VIVIR PARA VER

PEDRO RAMÍREZ

Era difícil prever que la salida de la Euroliga el año pasado abría para el Unicaja un sinfín de oportunidades, que cuando Bertomeu se sacaba de su chistera una de sus normas para la ocasión, oportunas y siempre acordes a sus intereses, condenaba al Unicaja a un mejor destino, a la brillantísima consecución de la Eurocup y, sobre todo, a una vuelta a la Euroliga por la vía rápida, indiscutible y noble. Los denostados y tantas veces olvidados méritos deportivos.

De lo que tampoco puede dudar ya nadie a estas alturas de la película es de que Bertomeu ha ganado de paliza esta última batalla librada con la FIBA por el control del baloncesto europeo de clubes. Y es que ha sido capaz de sostener y seducir a la vez a los grandes equipos y a los grandes patrocinadores, ‘tanto monta monta tanto’, imponiendo además un nuevo formato de competición tan apasionante como conocido por ser el más antiguo del mundo, el de todos contra todos, para dar pie a las posteriores eliminatorias, que le ha permitido mantener –incluso ganar, creo– credibilidad ampliando así la ventaja que tiene sobre su ancestral adversario pero, eso sí, un modelo tremendamente absorbente que choca de bruces con los intereses de las ligas domésticas y mucho más concretamente con una Liga ACB que tiene ya demasiados frentes abiertos.

Una temporada, la del Unicaja, que comenzó con muchas dudas y con poca sintonía interna, lo que no presagiaba nada bueno pero que el equipo fue disipando poco a poco para reponerse y terminar haciendo un tramo final de competición inigualable que le catapultaba al éxito en Europa y a una de las semifinales de la Liga española, con renovadas ilusiones y con la esperanza compartida con su afición de que se podía hacer en ella algo muy importante.

Porque a estas alturas de la temporada el Unicaja llegaba con los deberes hechos, jugando con frescura y con la autoestima por las nubes. Joan Plaza había logrado la implicación de la mayoría de sus hombres, hasta doce en la rotación, y con la aportación en muchas ocasiones de un alto nivel defensivo coral, con los roles bien definidos y repartidos y un alto grado de compromiso de todos para poder enfrentarse al mejor Real Madrid de los últimos tiempos, pero teniendo a favor que previsiblemente aún no se habían sacudido ni el ‘shock’ que le pudo suponer su pésimo partido de Final Four de Euroliga en Estambul, contra el Fenerbahce turco del rey de reyes Obradovic, ni el desgaste físico y mental que acumulaba hasta la fecha.

Pero no pudo ser. Cuando el equipo malagueño pareció darse cuenta ya era demasiado tarde. El Real Madrid en el tercer y a la postre último encuentro, a pesar de sus desafortunada puntería y del impresionante ‘factor Carpena’, no perdonó. No podía hacerlo después de ver por la tele la noche anterior cómo sus compañeros del fútbol ganaban su duodécima Champions League, lo que debe resultar absolutamente inspirador.Es una organización deportiva que esto de ganar lo gestiona como ninguna otra.

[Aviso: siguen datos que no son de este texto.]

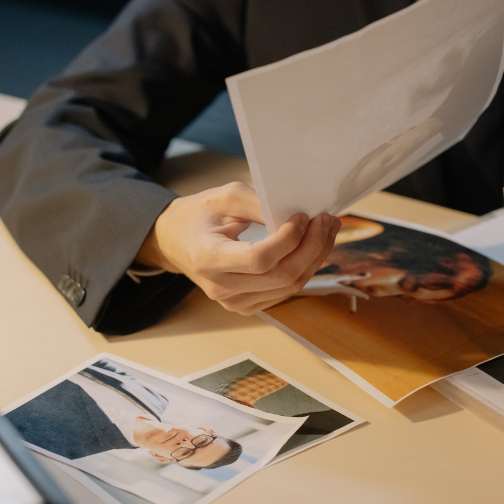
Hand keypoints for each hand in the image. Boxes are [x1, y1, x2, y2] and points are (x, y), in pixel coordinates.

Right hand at [136, 182, 340, 314]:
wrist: (176, 242)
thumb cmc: (199, 216)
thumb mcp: (224, 197)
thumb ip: (259, 203)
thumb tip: (296, 213)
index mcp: (209, 258)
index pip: (259, 259)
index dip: (289, 239)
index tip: (303, 216)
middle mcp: (221, 288)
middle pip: (281, 276)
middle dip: (312, 247)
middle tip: (326, 220)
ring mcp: (233, 302)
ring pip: (289, 287)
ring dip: (315, 258)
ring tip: (326, 230)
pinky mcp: (246, 306)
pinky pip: (285, 291)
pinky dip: (304, 269)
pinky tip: (312, 247)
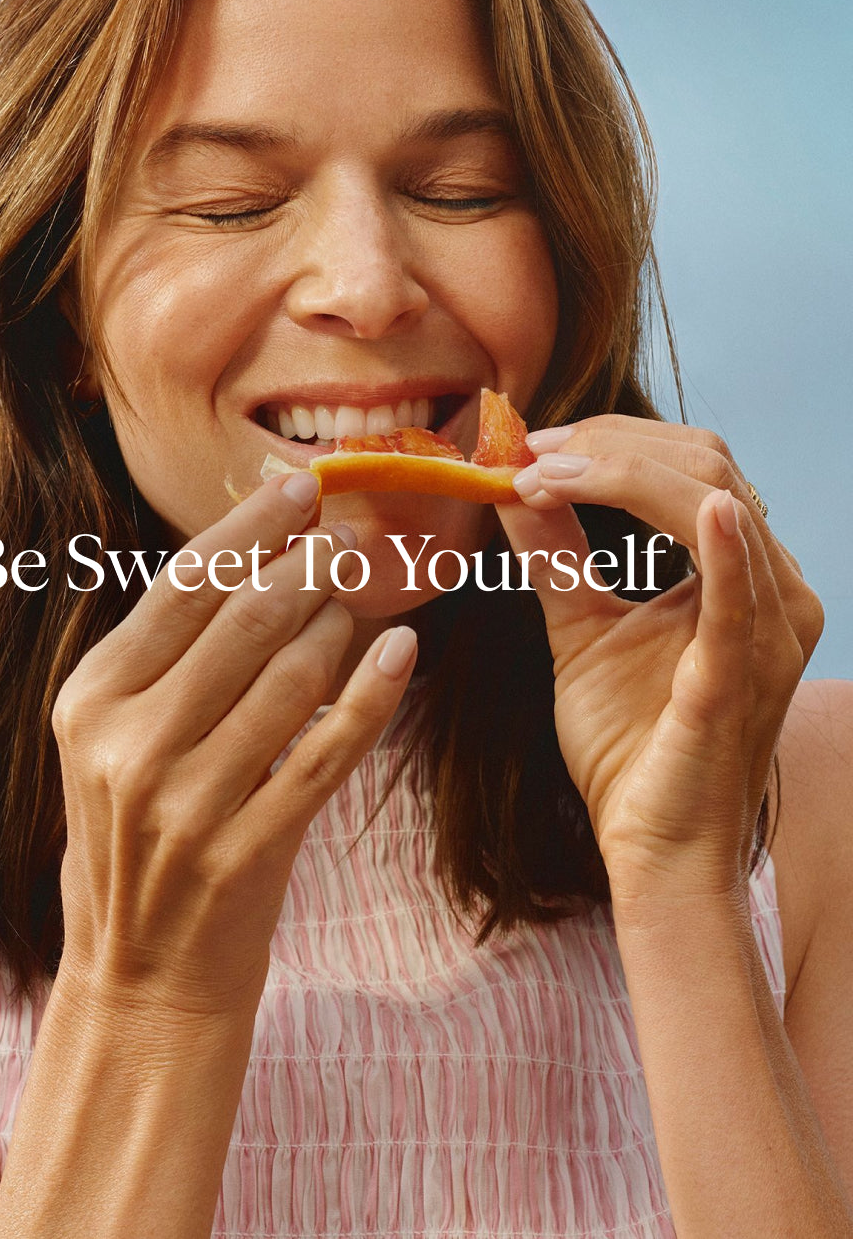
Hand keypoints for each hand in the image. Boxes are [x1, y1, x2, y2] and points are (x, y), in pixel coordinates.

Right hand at [51, 472, 416, 1019]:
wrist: (142, 979)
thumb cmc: (135, 843)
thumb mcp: (111, 743)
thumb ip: (163, 659)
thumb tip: (253, 555)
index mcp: (89, 703)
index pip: (181, 587)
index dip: (250, 528)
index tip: (300, 487)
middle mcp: (129, 748)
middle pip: (243, 618)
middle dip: (311, 560)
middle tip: (353, 531)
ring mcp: (188, 806)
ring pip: (293, 676)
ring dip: (342, 623)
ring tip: (364, 595)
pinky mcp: (250, 851)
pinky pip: (328, 751)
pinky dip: (372, 695)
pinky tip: (400, 652)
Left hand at [497, 416, 822, 900]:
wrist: (652, 845)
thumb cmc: (629, 743)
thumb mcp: (581, 629)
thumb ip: (556, 556)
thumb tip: (511, 484)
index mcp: (744, 573)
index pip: (691, 465)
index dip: (611, 440)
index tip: (529, 444)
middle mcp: (776, 589)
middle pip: (707, 464)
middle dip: (610, 445)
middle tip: (527, 453)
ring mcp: (770, 632)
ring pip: (718, 502)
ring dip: (624, 475)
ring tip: (542, 475)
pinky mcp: (744, 677)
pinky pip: (743, 599)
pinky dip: (725, 547)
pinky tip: (705, 509)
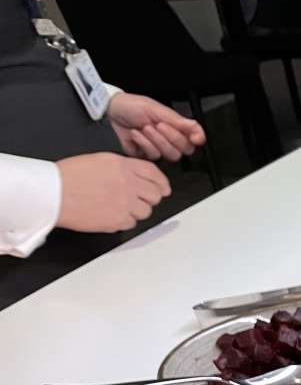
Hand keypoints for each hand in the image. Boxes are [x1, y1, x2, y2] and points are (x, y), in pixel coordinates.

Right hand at [55, 152, 171, 231]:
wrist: (52, 193)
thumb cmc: (67, 176)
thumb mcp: (98, 161)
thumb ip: (122, 168)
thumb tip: (137, 177)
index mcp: (122, 166)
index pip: (154, 174)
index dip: (162, 182)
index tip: (164, 188)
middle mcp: (128, 184)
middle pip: (155, 195)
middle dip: (150, 197)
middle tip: (140, 199)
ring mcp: (125, 203)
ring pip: (146, 211)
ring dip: (137, 210)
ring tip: (120, 206)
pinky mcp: (118, 220)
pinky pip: (131, 223)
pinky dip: (124, 220)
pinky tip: (110, 213)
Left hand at [108, 92, 205, 161]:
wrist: (111, 112)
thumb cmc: (132, 106)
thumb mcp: (156, 109)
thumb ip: (178, 121)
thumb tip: (196, 128)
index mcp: (176, 125)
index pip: (195, 136)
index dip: (197, 137)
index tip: (195, 137)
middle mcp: (170, 138)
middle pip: (185, 149)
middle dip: (171, 137)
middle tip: (159, 125)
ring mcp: (159, 147)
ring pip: (171, 155)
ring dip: (157, 140)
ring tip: (145, 128)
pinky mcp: (147, 155)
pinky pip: (153, 156)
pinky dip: (144, 144)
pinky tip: (136, 134)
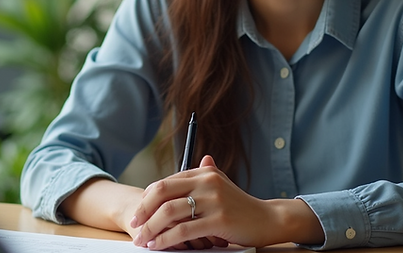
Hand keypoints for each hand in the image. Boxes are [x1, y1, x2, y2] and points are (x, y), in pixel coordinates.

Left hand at [130, 155, 320, 249]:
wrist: (268, 219)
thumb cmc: (241, 206)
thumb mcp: (222, 185)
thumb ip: (206, 174)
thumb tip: (200, 160)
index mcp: (203, 173)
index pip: (165, 183)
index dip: (147, 199)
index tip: (138, 214)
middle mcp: (206, 182)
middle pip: (162, 193)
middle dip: (143, 211)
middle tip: (134, 226)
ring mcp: (213, 200)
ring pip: (170, 212)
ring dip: (152, 228)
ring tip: (143, 240)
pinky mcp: (219, 219)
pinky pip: (184, 230)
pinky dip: (167, 239)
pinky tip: (159, 246)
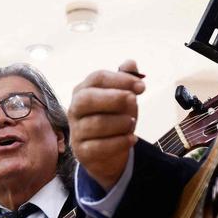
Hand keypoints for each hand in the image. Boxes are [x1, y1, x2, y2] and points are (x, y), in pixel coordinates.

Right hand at [68, 60, 144, 190]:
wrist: (107, 153)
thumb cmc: (113, 119)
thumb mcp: (122, 99)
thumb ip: (125, 80)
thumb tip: (130, 63)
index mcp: (84, 90)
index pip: (97, 78)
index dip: (120, 79)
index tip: (141, 87)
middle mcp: (75, 109)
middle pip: (87, 99)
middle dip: (114, 99)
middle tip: (134, 101)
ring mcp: (76, 131)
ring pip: (95, 124)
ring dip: (119, 123)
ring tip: (132, 123)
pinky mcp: (82, 151)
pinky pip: (99, 147)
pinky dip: (119, 142)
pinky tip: (132, 138)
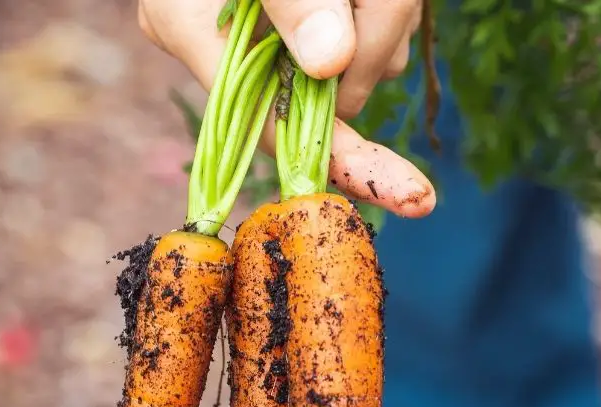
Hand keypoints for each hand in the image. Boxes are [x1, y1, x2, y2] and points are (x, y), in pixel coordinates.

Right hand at [138, 0, 435, 217]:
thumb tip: (331, 64)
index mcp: (191, 29)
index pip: (274, 127)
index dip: (344, 162)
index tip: (409, 194)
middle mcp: (227, 44)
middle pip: (332, 91)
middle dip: (378, 41)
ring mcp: (268, 34)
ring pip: (363, 59)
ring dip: (388, 13)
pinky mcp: (307, 20)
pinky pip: (369, 32)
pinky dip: (386, 6)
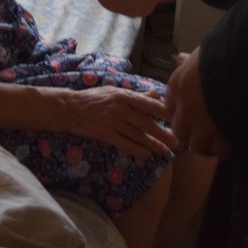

Pero para nada de esto empaña la gran temporada realizada por el Unicaja y el prestigio logrado al levantar un nuevo título europeo que queda para la historia, como así quiso reconocerle su afición al despedir a sus jugadores. Prestigio también al haber sabido reconocer su pasado con la retirada de la camiseta de Berni Rodríguez y la reposición de sus estandartes conmemorativos en recuerdo de los éxitos cosechados, esos valores intangibles que, como el de la calidad humana, no se puedan llevar a la contabilidad pero engrandecen y dan esplendor a cualquier institución que se precie.

Y ahora viene una etapa más invisible, pero no por ello menos determinante, que será la próxima temporada, su planificación. Y para empezar nos encontramos, un verano más, con un total mutismo alrededor de la continuidad del entrenador, una cláusula de rescisión del contrato vigente que une a las partes pero que puede volar por los aires antes del 10 de julio al albur de un mercado convulso. Después habrá también que cuidar mucho el imprescindible equilibrio al conformar la futura plantilla tanto económicamente, con sueldos contextualizados y sin agravios comparativos, como dotándola de la calidad suficiente para afrontar con garantías los enormes retos que tiene el club por delante, una exigente Euroliga y seguir luchando entre los mejores en la Liga ACB, sin olvidarnos de cómo puede afectar la novedosa sobrecarga en el calendario de partidos de selección impuesta por la FIBA para el próximo curso.